Once you’re sure you’ll be leaving and which dates, I would book the biggest flights and your accommodation in the first destination, and anything else you need in order to get any visas you’ll need before you go.
Beyond that, it’s really up to you. I would also book major events like a festival or a multi-day trek that you really want to do, or flights for meetups with friends who have fixed vacation dates. If you’re travelling somewhere during peak season, I would book that ahead (Christian countries around Easter, Europe in July or August, Southern Spain during Easter…).

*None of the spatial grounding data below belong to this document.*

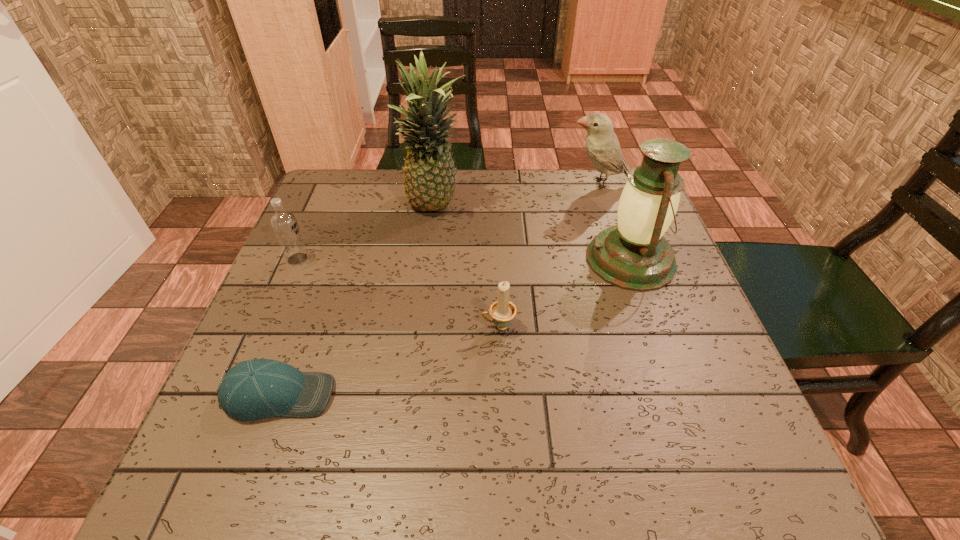
The width and height of the screenshot is (960, 540). I want to click on free space between the candle_holder and the third tallest object, so click(548, 255).

Identify the location of free space between the pineapple and the lantern. The height and width of the screenshot is (540, 960). (533, 233).

The image size is (960, 540). Find the location of `vacant space that's between the lantern and the pineapple`. vacant space that's between the lantern and the pineapple is located at coordinates (533, 233).

You are a GUI agent. You are given a task and a screenshot of the screen. Output one action in this format:
    pyautogui.click(x=<x>, y=<y>)
    Task: Click on the free space between the pineapple and the vodka
    This screenshot has width=960, height=540.
    Given the screenshot: What is the action you would take?
    pyautogui.click(x=367, y=233)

Beyond that, for a long-term trip I like to book accommodation and transit 1-2 cities ahead of time and leave the rest open to change.
Step 6: Drop everything…
You never know who you’ll meet, or when a friend will tell you about their last-minute vacation. Maybe you’ll love a particular city and want to stay, or hear about a great beach town nearby and decide to leave early.
We made plenty of changes to our original plan, and just made them work within our original budget. Swap one city for another, if you spend a few extra days in an expensive place you can extend your stay in the cheaper place next week…
A French couple we met diving told us about this remote island they had visited in Palawan… next thing we know, we’re in a ten-passenger plane headed to Coron… it was one of the most spectacular places we visited!
Just because our plan changed, doesn’t mean it was useless to have a plan in the first place! In fact, it’s the opposite- because we knew exactly what we had available, we were able to make changes without ending up broke and confused 😀
The best part of travel is the unexpected!